◆ Task requirements ◆
Only part of the listing is needed, namely the lines from its start through the line with "For every layout", and they should be retyped exactly.

##########

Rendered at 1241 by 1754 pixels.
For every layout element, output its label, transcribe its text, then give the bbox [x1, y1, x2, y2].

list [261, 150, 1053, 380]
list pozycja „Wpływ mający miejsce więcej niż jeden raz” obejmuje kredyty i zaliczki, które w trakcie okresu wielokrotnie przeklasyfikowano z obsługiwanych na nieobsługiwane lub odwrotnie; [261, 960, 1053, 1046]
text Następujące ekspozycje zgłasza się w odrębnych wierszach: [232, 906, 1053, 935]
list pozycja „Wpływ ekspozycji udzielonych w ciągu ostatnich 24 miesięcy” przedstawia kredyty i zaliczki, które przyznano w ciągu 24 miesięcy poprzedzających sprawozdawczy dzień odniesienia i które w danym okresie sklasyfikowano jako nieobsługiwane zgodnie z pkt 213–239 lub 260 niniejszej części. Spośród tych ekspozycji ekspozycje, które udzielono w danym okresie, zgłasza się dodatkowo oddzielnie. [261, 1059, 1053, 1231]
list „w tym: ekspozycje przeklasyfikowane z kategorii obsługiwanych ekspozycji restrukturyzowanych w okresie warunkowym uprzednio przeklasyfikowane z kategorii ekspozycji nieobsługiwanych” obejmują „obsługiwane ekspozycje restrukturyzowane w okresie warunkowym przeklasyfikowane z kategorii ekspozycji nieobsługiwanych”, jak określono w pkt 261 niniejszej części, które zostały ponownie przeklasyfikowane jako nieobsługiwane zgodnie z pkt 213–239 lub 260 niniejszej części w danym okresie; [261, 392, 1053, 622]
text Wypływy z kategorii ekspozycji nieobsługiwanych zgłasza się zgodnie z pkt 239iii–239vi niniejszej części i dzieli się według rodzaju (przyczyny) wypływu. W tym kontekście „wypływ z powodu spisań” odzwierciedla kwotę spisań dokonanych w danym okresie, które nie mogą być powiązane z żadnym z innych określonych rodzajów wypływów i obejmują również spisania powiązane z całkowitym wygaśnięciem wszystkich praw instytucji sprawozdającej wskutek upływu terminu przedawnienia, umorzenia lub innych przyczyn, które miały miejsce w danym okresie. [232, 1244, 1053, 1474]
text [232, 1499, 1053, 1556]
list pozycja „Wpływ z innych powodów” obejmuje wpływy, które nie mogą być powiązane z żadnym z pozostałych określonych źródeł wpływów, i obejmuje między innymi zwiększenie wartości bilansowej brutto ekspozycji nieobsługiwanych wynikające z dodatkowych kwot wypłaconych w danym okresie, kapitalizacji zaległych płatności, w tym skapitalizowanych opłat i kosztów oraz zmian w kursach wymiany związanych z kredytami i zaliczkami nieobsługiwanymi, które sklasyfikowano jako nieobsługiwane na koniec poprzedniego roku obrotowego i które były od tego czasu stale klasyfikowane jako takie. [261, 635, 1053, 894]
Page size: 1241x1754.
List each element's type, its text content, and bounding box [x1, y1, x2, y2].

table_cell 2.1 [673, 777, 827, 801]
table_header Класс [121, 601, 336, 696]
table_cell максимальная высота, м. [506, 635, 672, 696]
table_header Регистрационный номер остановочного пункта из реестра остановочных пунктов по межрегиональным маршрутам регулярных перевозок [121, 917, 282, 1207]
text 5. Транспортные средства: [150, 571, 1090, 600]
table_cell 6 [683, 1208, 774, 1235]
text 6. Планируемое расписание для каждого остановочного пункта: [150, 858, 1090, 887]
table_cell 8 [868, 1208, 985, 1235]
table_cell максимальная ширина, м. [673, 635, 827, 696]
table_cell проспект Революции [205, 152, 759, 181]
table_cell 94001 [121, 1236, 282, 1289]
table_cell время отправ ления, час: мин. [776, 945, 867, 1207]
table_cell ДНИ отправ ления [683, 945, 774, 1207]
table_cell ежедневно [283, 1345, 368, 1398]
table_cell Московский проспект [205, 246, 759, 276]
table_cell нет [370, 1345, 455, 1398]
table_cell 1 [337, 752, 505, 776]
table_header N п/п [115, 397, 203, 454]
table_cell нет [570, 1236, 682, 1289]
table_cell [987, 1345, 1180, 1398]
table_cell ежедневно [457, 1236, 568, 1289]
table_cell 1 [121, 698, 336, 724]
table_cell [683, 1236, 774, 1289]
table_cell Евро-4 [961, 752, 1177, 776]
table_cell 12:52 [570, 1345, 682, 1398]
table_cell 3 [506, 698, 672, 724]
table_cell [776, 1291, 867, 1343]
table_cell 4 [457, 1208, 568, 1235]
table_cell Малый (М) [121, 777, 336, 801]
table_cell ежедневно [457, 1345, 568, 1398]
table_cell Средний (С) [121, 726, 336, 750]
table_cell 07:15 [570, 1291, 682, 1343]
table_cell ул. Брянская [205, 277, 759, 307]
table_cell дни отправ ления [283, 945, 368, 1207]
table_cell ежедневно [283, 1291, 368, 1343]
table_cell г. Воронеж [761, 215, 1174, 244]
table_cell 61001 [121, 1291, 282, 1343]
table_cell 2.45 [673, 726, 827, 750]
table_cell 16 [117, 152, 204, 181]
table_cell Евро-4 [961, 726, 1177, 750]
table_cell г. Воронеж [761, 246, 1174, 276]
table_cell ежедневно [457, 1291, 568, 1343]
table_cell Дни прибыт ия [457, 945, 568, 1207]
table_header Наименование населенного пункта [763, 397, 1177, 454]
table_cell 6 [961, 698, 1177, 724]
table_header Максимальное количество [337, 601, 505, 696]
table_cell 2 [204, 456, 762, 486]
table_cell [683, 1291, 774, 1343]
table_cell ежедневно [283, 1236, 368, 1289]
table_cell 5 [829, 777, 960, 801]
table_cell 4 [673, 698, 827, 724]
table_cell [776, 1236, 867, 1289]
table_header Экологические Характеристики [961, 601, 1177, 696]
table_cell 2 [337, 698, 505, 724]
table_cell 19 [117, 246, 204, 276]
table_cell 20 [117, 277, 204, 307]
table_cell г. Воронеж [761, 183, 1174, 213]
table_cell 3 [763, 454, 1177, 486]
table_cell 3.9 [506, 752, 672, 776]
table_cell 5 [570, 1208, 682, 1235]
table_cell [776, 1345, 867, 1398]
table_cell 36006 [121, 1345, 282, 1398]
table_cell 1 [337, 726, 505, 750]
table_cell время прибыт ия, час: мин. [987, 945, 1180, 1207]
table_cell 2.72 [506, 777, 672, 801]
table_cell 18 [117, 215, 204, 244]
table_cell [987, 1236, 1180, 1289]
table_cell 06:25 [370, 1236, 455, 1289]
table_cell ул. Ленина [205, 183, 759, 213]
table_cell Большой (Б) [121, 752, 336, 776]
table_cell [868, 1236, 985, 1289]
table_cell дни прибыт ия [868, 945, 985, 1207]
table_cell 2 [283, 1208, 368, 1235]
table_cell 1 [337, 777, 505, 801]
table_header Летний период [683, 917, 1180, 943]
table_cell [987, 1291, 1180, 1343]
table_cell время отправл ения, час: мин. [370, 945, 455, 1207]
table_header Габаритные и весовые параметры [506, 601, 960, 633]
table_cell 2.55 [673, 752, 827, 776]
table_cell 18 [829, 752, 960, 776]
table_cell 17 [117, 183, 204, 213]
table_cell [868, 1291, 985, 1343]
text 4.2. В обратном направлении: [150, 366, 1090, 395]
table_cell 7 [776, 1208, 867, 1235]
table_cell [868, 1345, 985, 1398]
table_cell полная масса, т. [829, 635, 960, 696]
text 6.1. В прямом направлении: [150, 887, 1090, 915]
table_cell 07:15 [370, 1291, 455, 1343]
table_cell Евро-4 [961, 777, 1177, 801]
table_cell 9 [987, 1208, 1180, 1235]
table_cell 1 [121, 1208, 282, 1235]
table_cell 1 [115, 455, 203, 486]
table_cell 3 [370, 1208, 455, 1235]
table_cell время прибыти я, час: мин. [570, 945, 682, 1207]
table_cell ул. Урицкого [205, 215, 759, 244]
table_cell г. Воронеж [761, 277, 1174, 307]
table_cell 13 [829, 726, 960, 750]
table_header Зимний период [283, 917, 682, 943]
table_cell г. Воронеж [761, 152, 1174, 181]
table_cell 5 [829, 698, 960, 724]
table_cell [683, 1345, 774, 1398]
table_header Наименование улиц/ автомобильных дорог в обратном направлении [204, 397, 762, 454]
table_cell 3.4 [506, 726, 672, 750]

##########

◆ Task result ◆
Rendered at 1241 by 1754 pixels.
For every layout element, output its label, transcribe its text, then give the bbox [x1, y1, x2, y2].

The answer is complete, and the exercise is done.